TEGUCIGALPA — The Honduras Museum of National Identity is located in downtown Tegucigalpa, at the end of a pedestrian street lined with phone stores, bakeries, and fast food restaurants. It’s housed in a two-story building that looks like an elegant iced cupcake, what with its orange-crème walls and white decorative piping. An art gallery, cultural space, and anthropology museum rolled into one, the institution was founded in 2006, but the building has been around since 1880, when Tegus, as the city is colloquially known, became the capital city. Though by then Honduras had already been independent from Spain for roughly 60 years, the architecture carries echoes of colonial style. All the rooms face inward onto a large courtyard, giving the museum the surreal sense of a self-contained universe with little connection to the outside world. What does this place have to do with how Hondurans see themselves? National museums are storytelling vessels of the state — tangible ways for countries to create a narrative about who they were, are, and want to be. But they are also ways of defining social reality.
The museum devotes roughly half its rooms to temporary exhibitions, which at the time of my visit included a gallery of Picasso drawings, many of them quite erotic. On the ground floor, an exhibition showcases works by contemporary Honduran artists, including past winners of local biennials across painting and sculpture. The museum also devotes a significant amount of space in its permanent exhibitions to Mayan culture, with rooms throughout the historical section on the upper floor filled with glass cabinets lined with Mayan clay figurines. It is as if the Mayans constitute the only culture to ever occupy pre-colonial Honduras, even though they were present only in the western fringes of the modern state. The centerpiece of this section is a theater which plays a 25-minute film about Copán, the ruins of a large Mayan city close to the Guatemalan border, and perhaps the Honduran Institute of Anthropology and History’s biggest source of income.
Historian Darío A. Euraque, director of the IHAH just before the 2009 coup, critiques this as the “Mayanization” of Honduras. This policy dates back to the 1940s dictatorship of General Tiburcio Carías Andino, who wanted to position Hondurans as the inheritors of the Mayan legacy. Carías founded the country’s first fine arts academy, the Escuela Nacional de Bellas Artes, in Tegucigalpa. Together with the school’s first director, the Copán-born and Cuban- and French-trained artist Arturo López Rodezno, Andino advanced an agenda of incorporating mythical Maya motifs into the country’s art and architecture. This legacy is evident in the walls of the theater, which feature stucco replicas of Mayan nahual figurines; it even has doors fashioned to look like those of a temple. But Honduras, both then and now, is polyethnic and multicultural. Nearly 20% of the population identify as indigenous or a minority, including the Lenca, Miskito, Garífuna, and Maya Ch’orti’ communities.

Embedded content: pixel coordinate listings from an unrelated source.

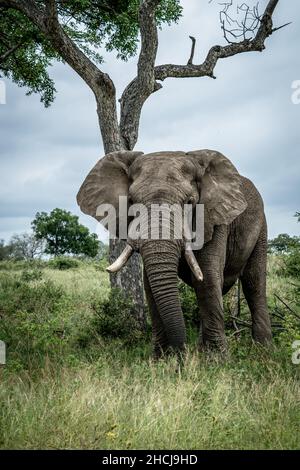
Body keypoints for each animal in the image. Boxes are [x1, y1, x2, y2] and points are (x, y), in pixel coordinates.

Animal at [77, 151, 272, 356]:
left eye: (189, 202)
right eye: (132, 203)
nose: (182, 353)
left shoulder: (215, 219)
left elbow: (207, 278)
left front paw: (215, 359)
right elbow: (150, 286)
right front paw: (160, 359)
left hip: (261, 226)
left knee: (253, 283)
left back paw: (264, 352)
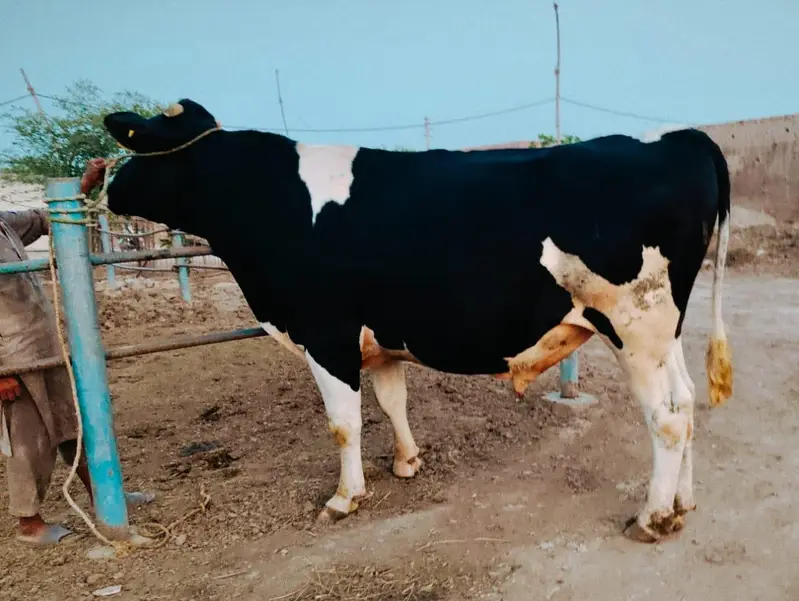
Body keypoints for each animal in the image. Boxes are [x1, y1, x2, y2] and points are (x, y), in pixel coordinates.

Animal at [92, 98, 733, 543]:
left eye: (136, 143)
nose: (105, 186)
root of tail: (681, 137)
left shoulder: (324, 333)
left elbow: (343, 423)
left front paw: (345, 497)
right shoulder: (377, 336)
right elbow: (391, 400)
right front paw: (406, 463)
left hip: (634, 323)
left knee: (668, 418)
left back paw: (651, 518)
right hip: (664, 330)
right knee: (687, 401)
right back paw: (683, 505)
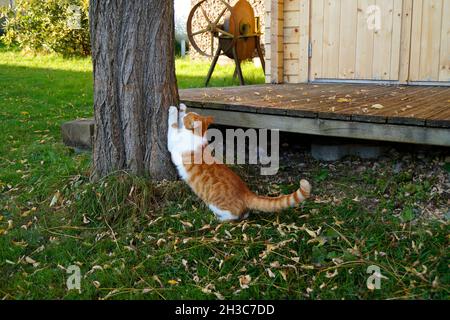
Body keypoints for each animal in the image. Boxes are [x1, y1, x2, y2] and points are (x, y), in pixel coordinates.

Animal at [167, 104, 312, 221]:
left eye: (187, 118)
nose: (184, 113)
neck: (197, 136)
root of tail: (246, 192)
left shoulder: (173, 145)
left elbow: (172, 126)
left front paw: (174, 110)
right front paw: (182, 107)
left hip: (217, 206)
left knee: (234, 216)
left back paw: (219, 219)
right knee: (245, 213)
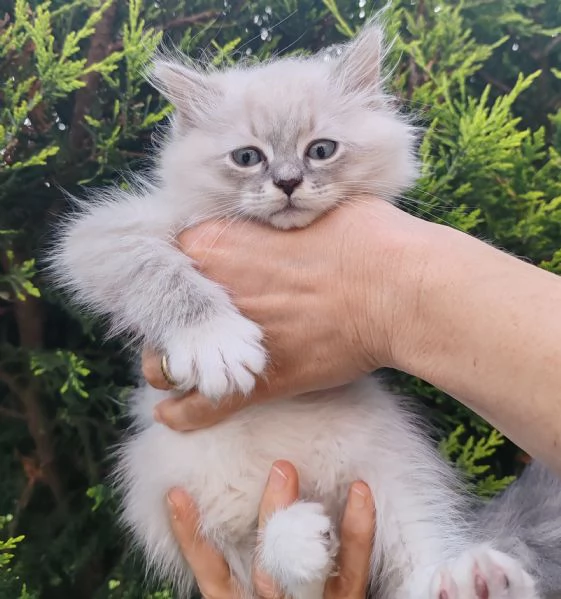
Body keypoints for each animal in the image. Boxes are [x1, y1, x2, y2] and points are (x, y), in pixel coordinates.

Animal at [49, 23, 560, 599]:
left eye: (320, 150)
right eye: (247, 158)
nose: (288, 182)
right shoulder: (106, 235)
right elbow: (161, 275)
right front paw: (214, 341)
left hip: (395, 476)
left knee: (413, 566)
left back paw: (470, 579)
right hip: (174, 490)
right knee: (272, 567)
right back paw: (298, 539)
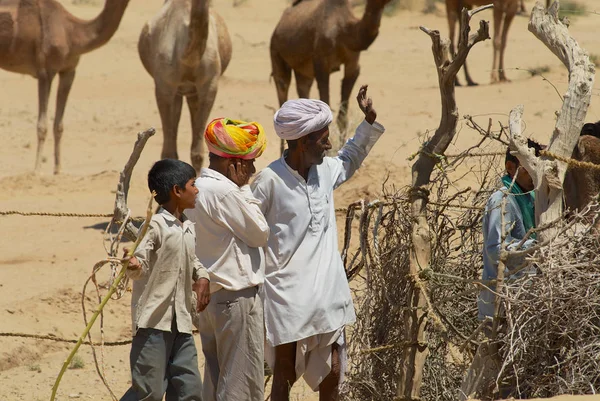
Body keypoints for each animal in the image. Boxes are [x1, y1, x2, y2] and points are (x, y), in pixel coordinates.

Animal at [0, 0, 130, 173]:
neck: (72, 34)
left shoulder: (69, 71)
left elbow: (59, 124)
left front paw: (58, 169)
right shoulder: (45, 72)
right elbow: (42, 125)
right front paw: (37, 170)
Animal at [139, 0, 232, 172]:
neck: (188, 58)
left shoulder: (209, 85)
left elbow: (198, 151)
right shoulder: (164, 87)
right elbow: (168, 152)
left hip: (192, 93)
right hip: (177, 92)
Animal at [270, 0, 392, 152]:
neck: (344, 31)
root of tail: (279, 25)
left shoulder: (353, 64)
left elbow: (342, 117)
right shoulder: (321, 64)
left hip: (303, 72)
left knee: (302, 88)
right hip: (276, 53)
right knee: (282, 88)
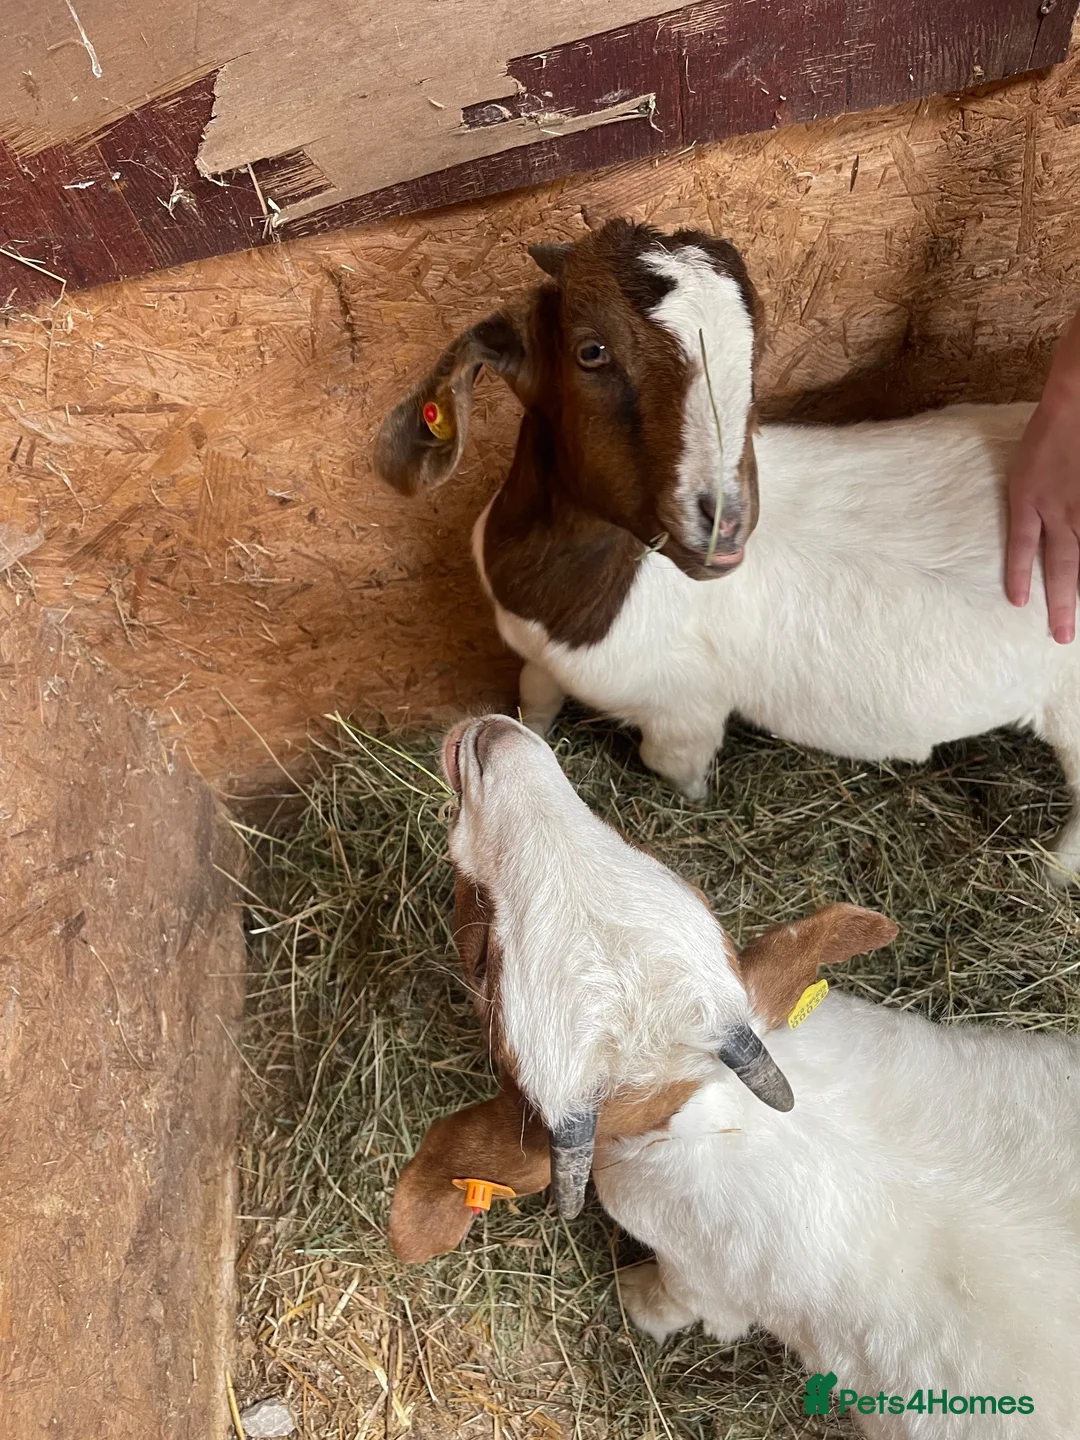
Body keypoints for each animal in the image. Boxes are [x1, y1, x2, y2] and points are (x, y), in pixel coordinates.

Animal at [374, 220, 1080, 882]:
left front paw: (694, 806)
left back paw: (1054, 870)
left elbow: (673, 768)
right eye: (591, 350)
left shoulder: (684, 712)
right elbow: (534, 705)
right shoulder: (540, 657)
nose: (726, 524)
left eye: (754, 352)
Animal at [390, 716, 1080, 1438]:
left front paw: (636, 1298)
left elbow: (682, 1304)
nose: (493, 739)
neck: (733, 1114)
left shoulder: (701, 1276)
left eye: (484, 964)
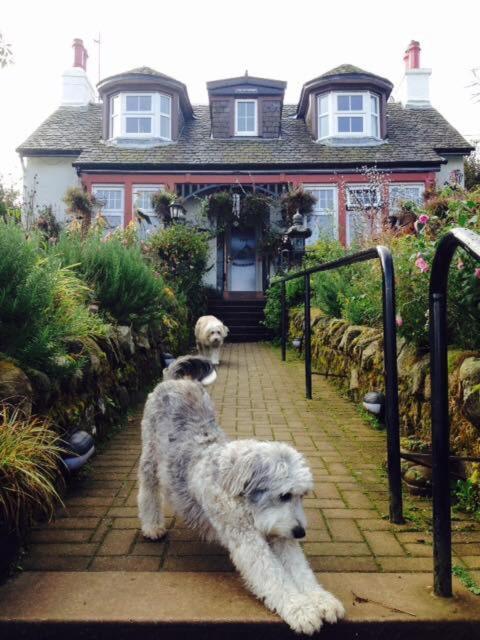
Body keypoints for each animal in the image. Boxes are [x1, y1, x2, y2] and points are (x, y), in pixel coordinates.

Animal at [139, 356, 344, 636]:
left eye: (301, 495)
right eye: (284, 495)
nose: (301, 532)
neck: (240, 496)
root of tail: (174, 380)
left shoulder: (280, 535)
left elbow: (300, 571)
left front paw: (322, 600)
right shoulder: (248, 540)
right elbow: (274, 576)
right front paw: (301, 610)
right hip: (149, 458)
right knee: (147, 491)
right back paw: (152, 526)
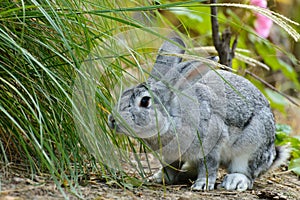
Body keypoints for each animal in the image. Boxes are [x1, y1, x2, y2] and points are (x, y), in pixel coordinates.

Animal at [107, 36, 288, 191]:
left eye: (144, 101)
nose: (112, 120)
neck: (174, 119)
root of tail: (271, 154)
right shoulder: (172, 156)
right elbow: (170, 168)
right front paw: (160, 178)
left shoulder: (212, 143)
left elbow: (209, 167)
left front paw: (202, 185)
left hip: (251, 146)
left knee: (248, 174)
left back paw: (234, 181)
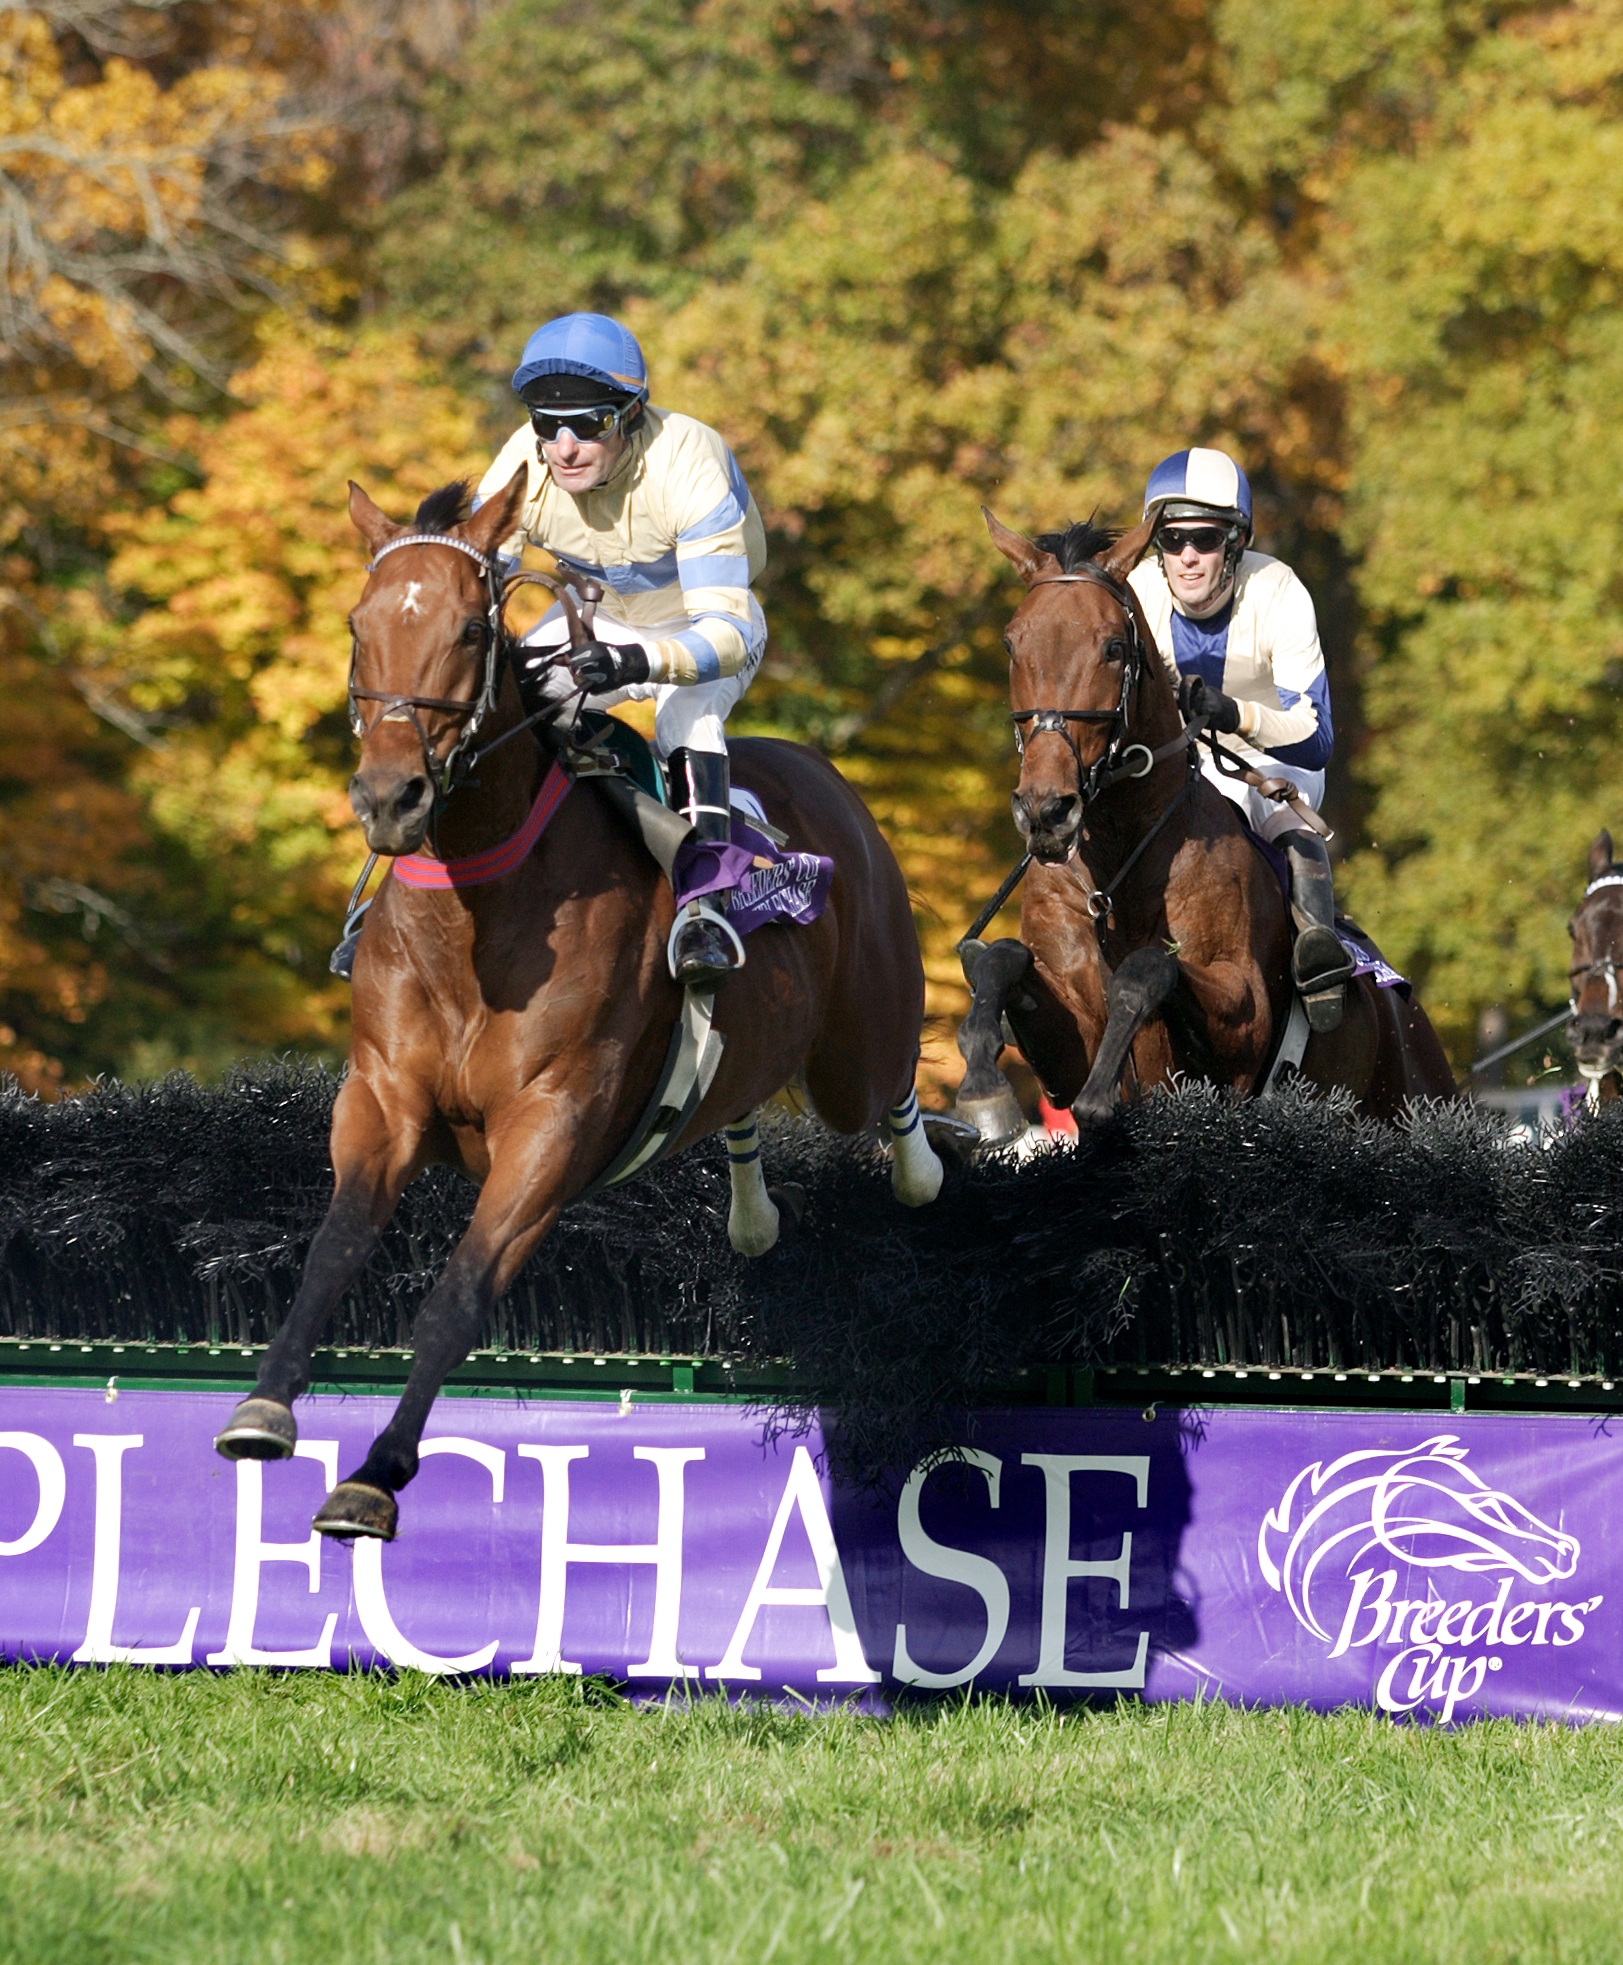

This approach to history underscores the disconnect between an artistic construct of a country and the lived experience of the majority of its citizens. Interactive screens detail the broad history of Honduras, and VR sets let visitors swim along the Mesoamerican Barrier Reef by Roatán, painting a sunny picture. But in the last financial year, over 250,000 Hondurans have left the country, more than 120,000 have contracted dengue, and many have been injured protesting the erosion of the systems meant to protect them.
When I visited the museum in June, these protests were in full swing; people across the country would burn tires, blocking highways as a form of direct action. In some ways, protests have become part of the Honduran landscape. Though their reasons have varied, people have been protesting for over ten years since the coup. But historian Dana Frank writes that out of these events sprang a “new national culture with its own heroes, martyrs, collective memory, and sense of its own powers” — a “culture of resistance,” as she calls it.
Indeed, on the upper floor of the museum, a small temporary exhibition showcased emerging female artists from the sixth edition of the festival Mujeres Nuevas Historias. María Tróchez’s photo of a man wearing a 1950s-style sweetheart dress, titled “Roles de Género: El Hombre Ideal,” felt radical. Catta Matute’s “Caminata Incierta,” a painting of a woman migrating with her two children, alluding to the “La Bestia” train people sometimes take to go north, felt like a refreshing acknowledgement of the realities many Hondurans face. It was a sharp contrast with the elevator music version of Honduran society the permanent exhibitions presented.
In his dissertation for the University of New Mexico, Albuquerque, Honduran art historian Gustavo Larach wrote about how art could — and should — challenge the “convenient version of national reality” as told by the state. “I perceive in both artists and publics … much opposition to the widespread misconstructions and misrepresentations that seek to perpetuate our dominant yet dysfunctional social institutions … The question that remains open is how will artistic production emancipate itself from the institutional frames that allow for it.”